重い病気やけがを治療している患者の命、生活を守るために不可欠な制度だ。十分な議論がなされず、当事者に一方的に負担を強いるのは理解に苦しむ。
医療費の自己負担に月ごとの上限額を設ける「高額療養費制度」について、政府、与党が負担上限額の引き上げ方針を示している。これに対し、がん患者などから批判の声が上がっている。
病気やけがの治療費の自己負担は原則1~3割だが、高額になった際は1カ月当たりの支払額を一定にとどめる仕組みだ。超過分は公的医療保険から給付される。
上限月額は年収や年齢に応じて異なる。現行では70歳未満の平均年収区分(約370万~770万円)で約8万円だが、政府は2027年8月に最大で約13万9千円に引き上げる方針だ。
上限額の引き上げは高齢化で医療費が膨らむ中、公的医療保険からの給付を抑え、現役世代が中心の保険料負担を軽減するのが目的だ。政府は当初、5330億円の医療費削減を見込んだ。少子化対策の財源を確保する狙いもある。
がんや難病の治療は長期間にわたるため、引き上げの影響は甚大だ。がん患者団体などは「治療を諦めざるを得ない人が出てくる」と強く反発している。月数万円の支出増に加え、治療に伴う収入減少、通院のための交通費などもある。患者らの反発は当然だろう。
引き上げ方針は昨年11月に専門家らで構成する審議会に示され、1カ月余りで具体案がまとめられた。しかし審議会に患者らは参加していなかった。当事者の意見を踏まえず、短期間で決めたのは政策決定の進め方として疑問だ。
政府は引き上げ方針の一部を修正して対応する構えだ。直近12カ月以内に制度を3回利用すると、4回目以降は負担が軽減される「多数回該当」の上限額引き上げを見送る。年収700万円の人なら、上限額を27年8月に約7万7千円に引き上げる予定だったが、現行の約4万4千円を維持する。

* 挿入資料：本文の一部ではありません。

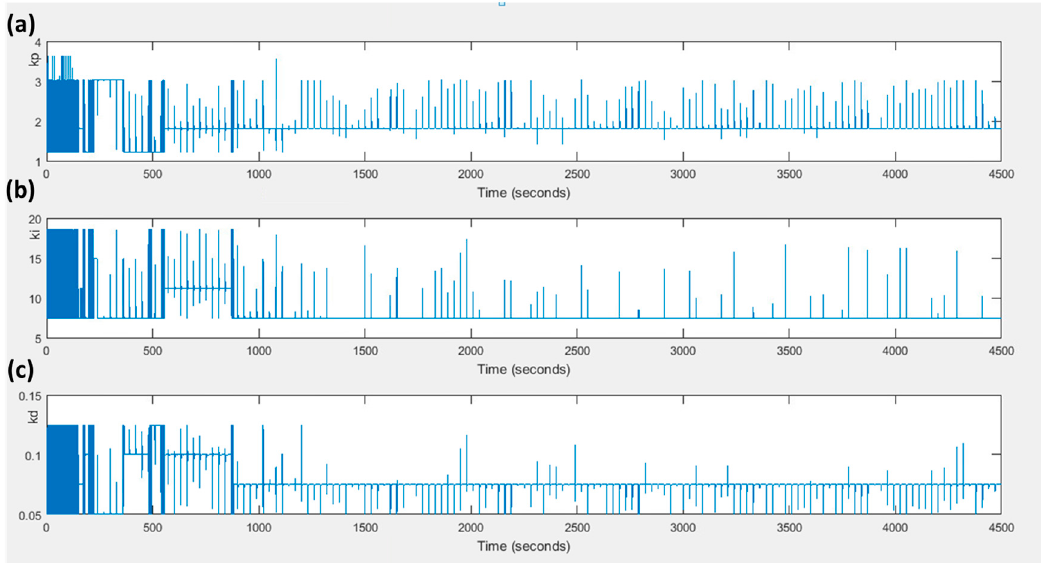
Figure 8. Values of ( a ) kp, ( b ) ki and ( c ) kd through the simulation.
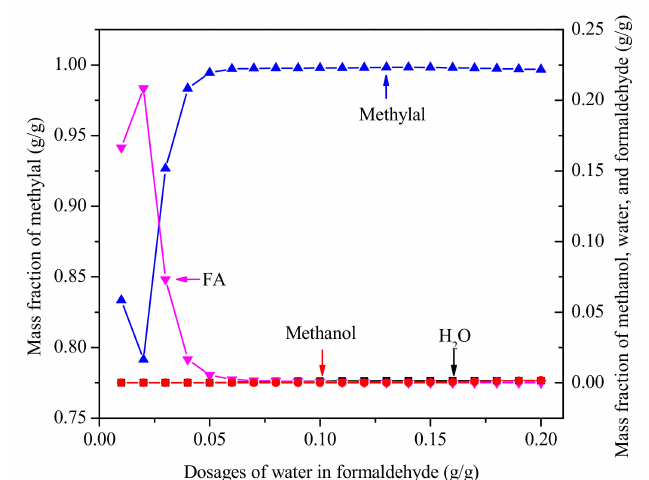
Figure 7. The purity of methylal with di ff erent water content of formaldehyde. (Methylal / CH 2 O mass ratio 2:1, N = 40, RR =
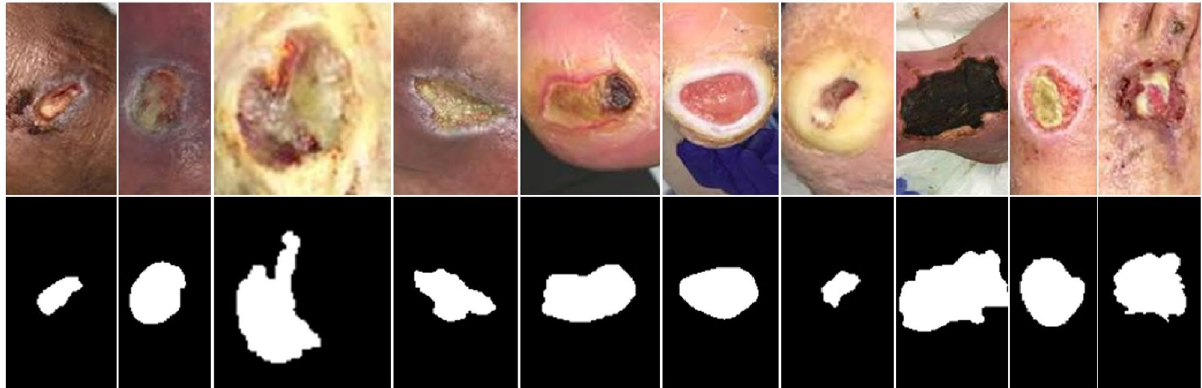
Figure 1. An illustration of images in our dataset. The first row contains the raw images collected. The second row consists of segmentation mask annotations we create with the AZH wound and vascular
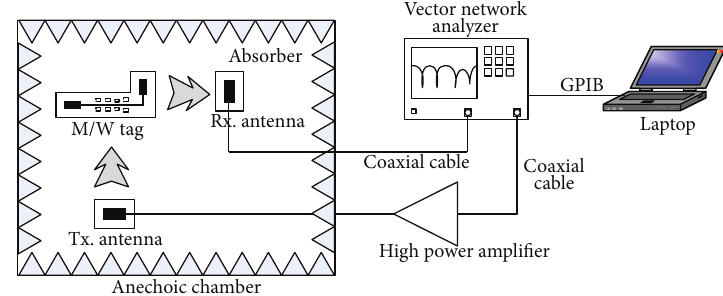
Figure 7: Interrogating system set up for wireless transmission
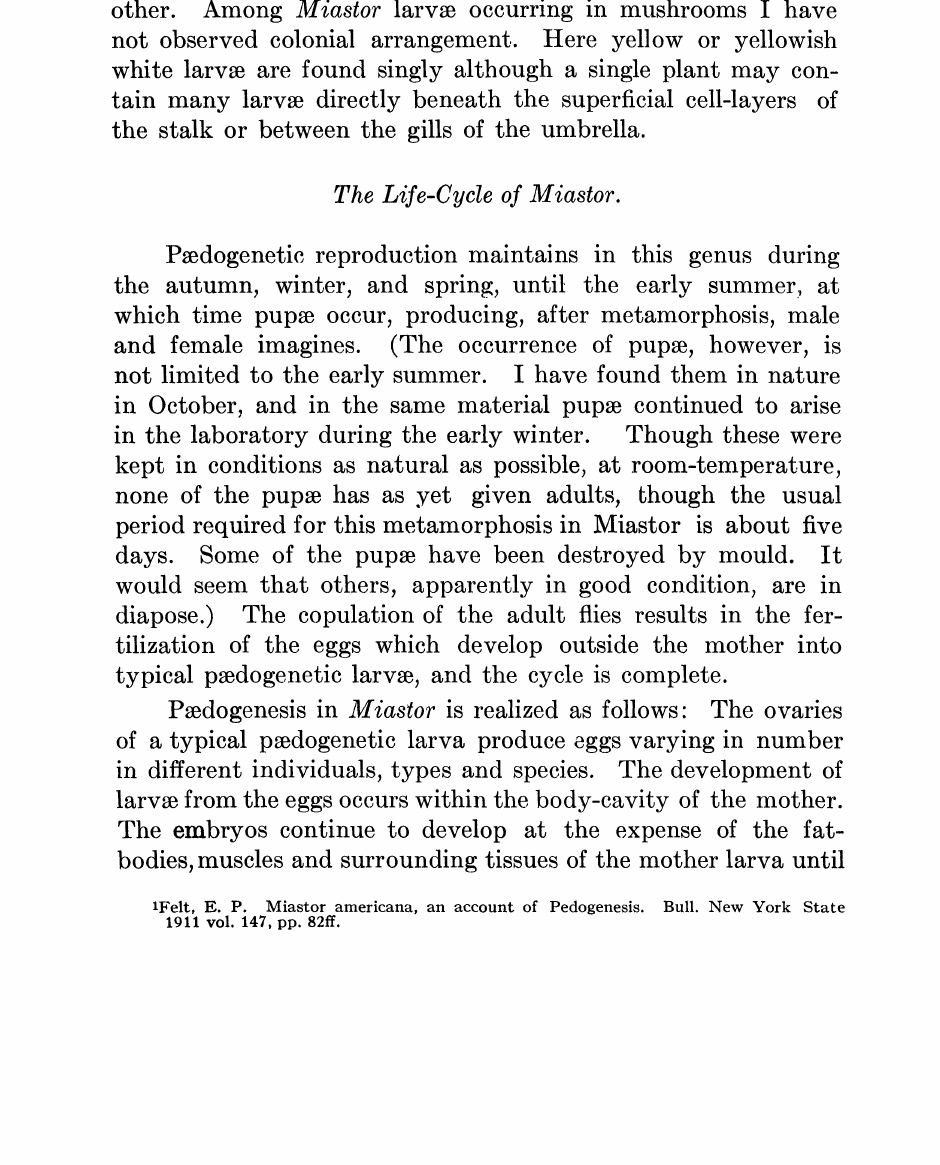
table matter. Their habitat is not limited to Europe. In Amer- ica Felt found Miastor larvae in 1910 under the partially decayed inner bark of chestnut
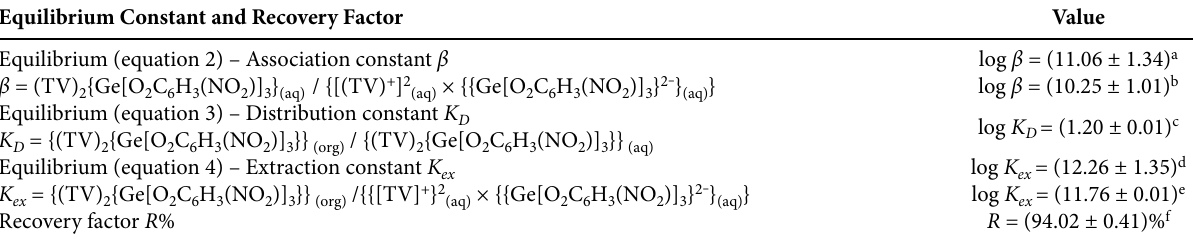
Table 3. Values of the Equilibrium Constants and the Recovery Factor Equilibrium Constant and Recovery Factor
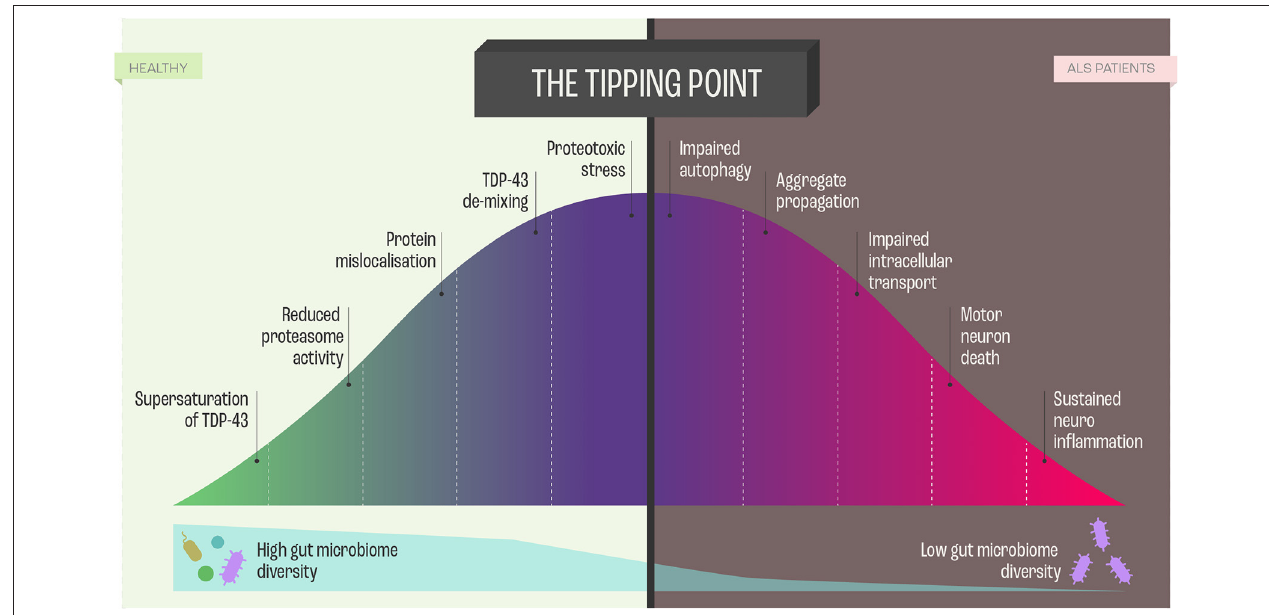
FIGURE 4 | Proteome Homeostasis and functional consequences of this imbalance in Amyotrophic Lateral Sclerosis (ALS). Dysregulation of proteome in ALS is a unifying feature, and the imbalance results from processes, such as transcription, translation, mRNA metabolism, cellular trafficking, autophagy -all leading to neurodegeneration and cell death via perturbed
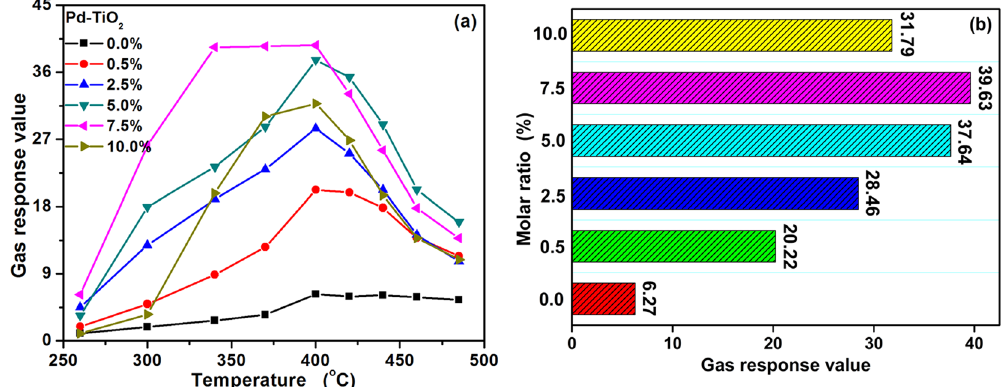
Figure 5. Gas responses of the sensors based on pure and different molar ratios of Pd functionalized TiO 2 nanoparticles at different operating temperature toward 3000 ppm butane, and ( b ) the butane response of different mole percentage of Pd functionalized TiO 2 nanoparticles fabricated sensors at the optimum temperature of 400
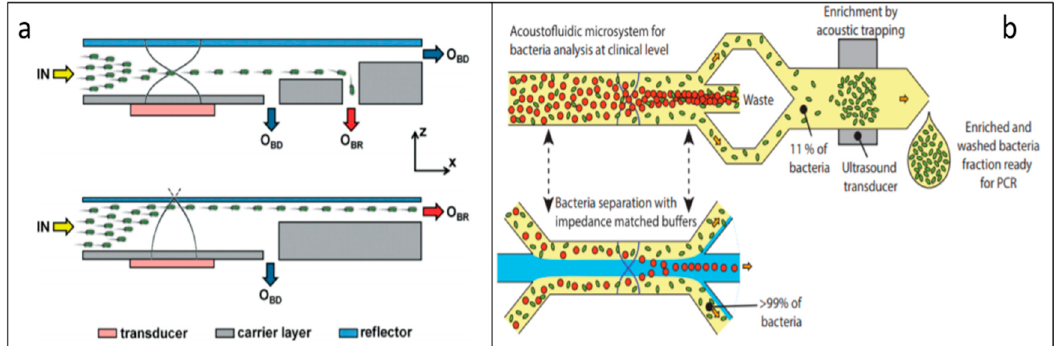
Figure 8. ( a ) Separating bacteria from water for water analysis using an optimized thin-reflected acoustic resonator. Reprinted with permission from reference [116]. ( b ) E. coli bacteria are separated from high concentrated blood samples and enriched for clinical sepsis diagnosis using polymerase chain reaction (PCR). Reprinted with permission from reference [115].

しかし、多数回該当が適用されない場合の負担上限額の引き上げは変更しない。石破茂首相はおとといの衆院予算委員会で「大切なセーフティーネットを次の世代にも持続可能なものとしたい」と引き上げに理解を求めた。
今も多くの人ががんや難病と闘っている。こうした人が必要な治療を、安心して受けられる環境を維持していくことが、国には求められる。医療費削減や少子化対策のため、患者を犠牲にするのは看過できない。政府は引き上げ方針を抜本的に見直すべきだ。